Sapphire Radeon RX 7900 XTX Nitro Rips 3.5GHz At 374W In Blender Test

hero sapphire 7900 xtx nitro
One of the more peculiar statements to come out of a processor company last year was AMD's insistence that the Navi 31 GPU was "architected for 3GHz". As hardware enthusiasts will likely be aware, even the top-end Radeon RX 7900 XTX doesn't approach 3GHz most of the time. It can go well past that clock rate in some workloads, though; ComputerBase tested the XTX against the GeForce RTX 4080 with both cards overclocked and found that Navi 31 can reach as high as 3.5GHz in Blender—and it doesn't use an unreasonable amount of power to do it, either.

ComputerBase says it pushed both cards to the limit. The site used a Sapphire Radeon RX 7900 XTX Nitro and a GeForce RTX 4080 TUF OC card, both custom models. ComputerBase actually says that the RX 7900 XTX reference design isn't useful for the comparison because the power limit is sharply restricted to just a 15% increase, raising it to 408 watts. Furthermore, ComputerBase says that the card will gladly slurp down the extra power without giving much of an increase in clock rate.

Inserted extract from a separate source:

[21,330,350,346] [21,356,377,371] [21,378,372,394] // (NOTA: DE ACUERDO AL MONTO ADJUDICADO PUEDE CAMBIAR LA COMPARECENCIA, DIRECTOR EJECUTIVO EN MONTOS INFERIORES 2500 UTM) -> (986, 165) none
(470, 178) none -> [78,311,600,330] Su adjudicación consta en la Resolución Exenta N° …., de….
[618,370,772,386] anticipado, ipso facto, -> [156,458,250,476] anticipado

computerbase metroexodus clockrate chart
Chart: ComputerBase.de

Instead, the Sapphire card that was tested already boosts higher than the reference design, hitting around 2700MHz in Metro Exodus, for example. That's in part because it has a higher stock power limit of 433 watts, and after raising the power limit it can go as high as 500 watts. Even still, ComputerBase reports that the average in-game clock rate of the "maximum overclocked" Sapphire card is only around 2832MHz in games—a bit shy of that tantalizing 3GHz number.

The curious detail is that, while it can't quite reach the storied 3GHz in games (even when overclocked "to the max"), the overclocked Radeon card does break past that number by quite a bit in a compute workload. Actually, even the stock Radeon RX 7900 XTX can do some 3050MHz in the Blender benchmark, apparently, but the overclocked model hit a peak at 3548MHz, albeit not especially stably. Backing off slightly to 3455MHz made things stable again, which is still an astonishingly-high frequency for a GPU.

computerbase blender power consumption chart
Chart: ComputerBase.de

The even-more-interesting fact is that despite a 500-watt power limit, which is a hard limit for game performance, the Sapphire Nitro card doesn't even come close in Blender, drawing just 374W. Don't get us wrong, 374W is still an immense amount of power for a GPU, but it's far less than the 500W that the same card was using in games. ComputerBase doesn't explain what the performance limit was in Blender, but likely it was either heat or voltage. We do feel the need to point out that ComputerBase investigated clock rates in Blender and posted performance numbers in games, but nothing for the Blender benchmarks.

It's fascinating to see the curious clocking behavior of Navi 31, but as ComputerBase itself points out, this probably wasn't intended by AMD. After all, the whole purpose of "RDNA" graphics is for PC gaming; AMD has a whole other line of "CDNA" chips for compute tasks. Hopefully AMD can figure out how to get Navi 31 boosting higher in games, too.